IMDB user votes (as of this writing): 12,159
Number of user reviews: 82
User score: 7.3
Westerns, as a genre, have been so extensively theorized by this point that it seems useless to analyze Edwin S. Porter's The Great Train Robbery on the level of genre. Is there anyone, at this point, who is not aware of the role that Westerns have played in America's self-mythologization? We know that they are hyper-masculine, they glorify lawlessness and violence, they divide the world into childish caricatures of good and evil, they perpetuate the nation's gun fetish, and they pander to Americans' collective narcissism regarding Manifest Destiny. The ideological work of the Western is more than just well-worn ground; it's a canyon. Likewise, The Great Train Robbery is widely acknowledged for its many technical innovations, such as camera movement and cross-cutting within a scene. And that is about as far as the scholarship goes on Te Great Train Robbery. There hasn't been a single new thing said about it for decades upon decades; everyone is in agreement on how and why it is important. It is as close as film criticism has ever come to a "finished project".
But this all seems based on the mistaken assumption that The Great Train Robbery was (and is) popular because of its adherence to convention. Let me be clear, TGTR is highly conventional in both concept and execution--the mistake lies in the conception of what those conventions are. There is a school of critical thought--perhaps even the dominant school--that views film as a life-affirming, utopian medium that animates the dead and rejuvenates the staid and the ancient. They are, again, half-right: right that film is utopian, but wrong that this utopia is found in life. The conundrum behind all utopia that no one likes to talk about is the question of its opposition: if utopia were indeed attainable, how could anyone want to stop it? How could it not already exist? The only answer is sabotage, whether out of malice or stupidity. If everyone acted in good faith, or if everyone weren't so darn dumb, then utopia would already be here! So, if the world is to be made perfect, it follows that the visionaries must somehow "fix" the problem of the people who don't want it. Some can be re-educated yes, but if their opposition persists, they must be eliminated. And that means death. Every utopia is ultimately a vision of genocide, one that sweeps disagreement to the side so that a certain faction can implement their agenda. It's for the greater good, and all that.
The Great Train Robbery is a death cult, with the
film finding ultimate triumph in the complete slaughter of its principal
characters, and subsequently, of the audience as well (via the famous
"shooting the audience" shot.) Unlike A Trip to the Moon, The Great Train Robbery does not imagine a future, but a present; it is not concerned with possibilities, but with imminent inevitabilities.
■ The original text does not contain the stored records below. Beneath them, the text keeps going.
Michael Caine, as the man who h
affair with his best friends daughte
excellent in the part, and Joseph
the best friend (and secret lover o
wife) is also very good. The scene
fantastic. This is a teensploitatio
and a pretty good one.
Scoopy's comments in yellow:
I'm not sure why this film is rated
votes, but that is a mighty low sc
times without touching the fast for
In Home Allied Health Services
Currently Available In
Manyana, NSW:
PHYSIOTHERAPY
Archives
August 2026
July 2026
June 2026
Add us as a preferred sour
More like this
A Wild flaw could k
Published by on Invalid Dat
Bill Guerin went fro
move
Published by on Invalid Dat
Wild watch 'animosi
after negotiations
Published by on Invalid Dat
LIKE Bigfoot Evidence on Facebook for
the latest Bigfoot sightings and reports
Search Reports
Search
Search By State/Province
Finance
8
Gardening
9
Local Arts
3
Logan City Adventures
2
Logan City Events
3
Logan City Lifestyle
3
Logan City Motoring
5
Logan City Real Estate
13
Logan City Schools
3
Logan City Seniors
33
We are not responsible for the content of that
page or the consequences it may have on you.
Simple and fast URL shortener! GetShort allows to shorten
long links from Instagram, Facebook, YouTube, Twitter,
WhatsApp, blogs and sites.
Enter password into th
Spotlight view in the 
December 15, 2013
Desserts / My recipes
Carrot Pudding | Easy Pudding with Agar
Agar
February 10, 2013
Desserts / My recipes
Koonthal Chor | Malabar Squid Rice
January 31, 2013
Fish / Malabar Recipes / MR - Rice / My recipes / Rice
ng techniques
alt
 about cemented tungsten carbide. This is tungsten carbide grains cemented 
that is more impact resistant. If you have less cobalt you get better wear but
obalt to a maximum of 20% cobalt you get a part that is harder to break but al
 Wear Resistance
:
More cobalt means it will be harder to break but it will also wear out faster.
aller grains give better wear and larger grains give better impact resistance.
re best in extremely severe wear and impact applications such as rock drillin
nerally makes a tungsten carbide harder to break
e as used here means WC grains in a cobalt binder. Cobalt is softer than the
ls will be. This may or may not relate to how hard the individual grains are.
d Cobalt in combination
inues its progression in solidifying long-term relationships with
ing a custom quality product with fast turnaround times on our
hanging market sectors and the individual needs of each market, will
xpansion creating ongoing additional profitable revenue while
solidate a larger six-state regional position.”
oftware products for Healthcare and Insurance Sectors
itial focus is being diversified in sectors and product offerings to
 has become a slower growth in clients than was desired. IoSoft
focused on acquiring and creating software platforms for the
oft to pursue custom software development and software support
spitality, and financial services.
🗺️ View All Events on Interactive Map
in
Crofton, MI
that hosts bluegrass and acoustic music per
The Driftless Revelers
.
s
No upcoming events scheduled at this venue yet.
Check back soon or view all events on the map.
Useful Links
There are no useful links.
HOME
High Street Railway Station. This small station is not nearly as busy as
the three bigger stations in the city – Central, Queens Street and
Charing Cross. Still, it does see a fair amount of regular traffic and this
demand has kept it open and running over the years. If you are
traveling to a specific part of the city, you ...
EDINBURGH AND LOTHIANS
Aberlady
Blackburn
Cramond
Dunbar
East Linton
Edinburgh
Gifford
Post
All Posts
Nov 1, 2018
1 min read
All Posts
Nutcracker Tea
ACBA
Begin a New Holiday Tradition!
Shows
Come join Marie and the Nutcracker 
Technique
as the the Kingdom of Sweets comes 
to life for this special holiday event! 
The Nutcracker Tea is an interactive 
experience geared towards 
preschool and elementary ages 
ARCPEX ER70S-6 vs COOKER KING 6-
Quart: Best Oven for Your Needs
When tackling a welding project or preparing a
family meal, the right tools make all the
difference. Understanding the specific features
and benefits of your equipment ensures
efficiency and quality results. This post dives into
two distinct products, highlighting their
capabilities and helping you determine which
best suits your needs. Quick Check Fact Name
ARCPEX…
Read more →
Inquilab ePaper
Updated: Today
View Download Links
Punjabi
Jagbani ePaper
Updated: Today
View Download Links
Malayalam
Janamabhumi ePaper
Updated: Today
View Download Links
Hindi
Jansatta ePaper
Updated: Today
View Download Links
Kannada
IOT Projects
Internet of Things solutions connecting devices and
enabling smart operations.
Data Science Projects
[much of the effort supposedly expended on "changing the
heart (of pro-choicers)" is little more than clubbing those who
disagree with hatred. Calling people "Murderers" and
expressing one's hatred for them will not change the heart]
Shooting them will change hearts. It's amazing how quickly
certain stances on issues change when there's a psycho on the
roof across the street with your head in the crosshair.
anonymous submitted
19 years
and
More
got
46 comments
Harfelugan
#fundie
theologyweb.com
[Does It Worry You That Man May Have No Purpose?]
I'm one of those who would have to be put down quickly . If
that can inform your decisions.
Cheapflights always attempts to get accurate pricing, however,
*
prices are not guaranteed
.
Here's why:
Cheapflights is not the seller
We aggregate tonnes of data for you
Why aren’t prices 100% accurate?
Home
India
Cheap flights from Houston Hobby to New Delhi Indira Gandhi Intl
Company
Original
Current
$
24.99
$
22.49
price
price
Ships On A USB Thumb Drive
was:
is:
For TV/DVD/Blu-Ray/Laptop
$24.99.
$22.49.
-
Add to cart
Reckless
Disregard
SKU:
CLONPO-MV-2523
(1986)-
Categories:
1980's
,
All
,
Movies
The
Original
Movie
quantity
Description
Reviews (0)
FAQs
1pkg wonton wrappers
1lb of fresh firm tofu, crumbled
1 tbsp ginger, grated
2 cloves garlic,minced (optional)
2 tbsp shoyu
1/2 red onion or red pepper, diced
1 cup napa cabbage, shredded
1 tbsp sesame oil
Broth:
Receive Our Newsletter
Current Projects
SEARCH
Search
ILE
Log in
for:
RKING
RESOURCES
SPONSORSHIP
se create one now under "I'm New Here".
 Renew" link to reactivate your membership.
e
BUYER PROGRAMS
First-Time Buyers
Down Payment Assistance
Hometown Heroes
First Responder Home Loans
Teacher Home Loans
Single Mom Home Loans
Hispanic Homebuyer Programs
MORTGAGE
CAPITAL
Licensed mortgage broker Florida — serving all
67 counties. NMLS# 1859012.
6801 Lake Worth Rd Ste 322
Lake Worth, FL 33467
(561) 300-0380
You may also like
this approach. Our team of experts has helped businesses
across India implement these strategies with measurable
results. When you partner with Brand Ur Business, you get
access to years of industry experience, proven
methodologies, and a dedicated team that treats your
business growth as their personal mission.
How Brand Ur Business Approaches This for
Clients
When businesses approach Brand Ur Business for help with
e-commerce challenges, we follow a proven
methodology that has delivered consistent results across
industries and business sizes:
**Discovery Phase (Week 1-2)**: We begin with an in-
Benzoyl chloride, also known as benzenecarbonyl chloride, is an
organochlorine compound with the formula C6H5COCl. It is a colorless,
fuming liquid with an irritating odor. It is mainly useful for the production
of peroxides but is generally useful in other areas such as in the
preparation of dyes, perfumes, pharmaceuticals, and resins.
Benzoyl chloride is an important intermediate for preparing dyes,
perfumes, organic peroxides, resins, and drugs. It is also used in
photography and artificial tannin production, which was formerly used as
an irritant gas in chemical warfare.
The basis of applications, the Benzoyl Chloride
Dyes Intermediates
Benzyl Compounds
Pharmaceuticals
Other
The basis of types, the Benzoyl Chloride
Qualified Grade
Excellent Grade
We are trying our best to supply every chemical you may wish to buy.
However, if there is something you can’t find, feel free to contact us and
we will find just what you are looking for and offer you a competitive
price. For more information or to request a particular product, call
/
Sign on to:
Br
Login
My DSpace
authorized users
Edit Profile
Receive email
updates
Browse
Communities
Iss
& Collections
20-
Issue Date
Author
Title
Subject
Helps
TGTR forecloses the future in favor of an ending, the ending, death. Yet the film finds this finality gleeful and fun, not so much a source of anxiety as one of relief. The bad guys have been caught, they are dead; the guy onscreen has shot you, and now you're dead; and now the movie is over. The film's correspondence between resolution and death makes it a development over the blunt nihilism of Melies' work (The India Rubber Head, for example), which treat death as a meaningless amusement; there is at least a sense here that lives are bounded, that people cannot be endlessly replicated and re-killed through "movie magic", but that they are singular and finite beings who stay dead. Porter offers no hope of salvation through film, no immortality; if anything, he does the opposite, reminding his audience constantly of the oblivion ahead. The Great Train Robbery offers people one life, and in so doing exhorts them to their most realistic chance for utopia: to find one's meaning and purpose while alive, because there's nothing more after this.
Other connections: Edwin S. Porter was yet another cog in the Edison machine that dominated American film at this point; his most famous work otherwise was probably Life of an American Fireman, which was arguably the first film to feature cross-cutting--though, since that was also released in 1903, it will not be featured in this series. Porter would later direct Niagara Falls (1915), which was the first 3D film ever shown to a public audience.
Other most-voted titles of 1903:
2. Alice in Wonderland (Cecil M. Hepworth and Percy Stow | 1,784 votes)
3. Life of an American Fireman (George S. Fleming and Edwin S. Porter | 1,409 votes)
4. The Music Lover (Georges Melies | 1,287 votes)
5. Electrocuting an Elephant (1,062 votes)
6. The Infernal Boiling Pot (Georges Melies | 834 votes)
7. The Gay Shoe Clerk (Edwin S. Porter | 798 votes)
8. The Monster (Georges Melies | 766 votes)
9. Fairyland: A Kingdom of Fairies (Georges Melies | 711 votes)
10. The Cake-Walk Infernal (Georges Melies | 659 votes)
IMDB lists 2,659 titles for the year altogether.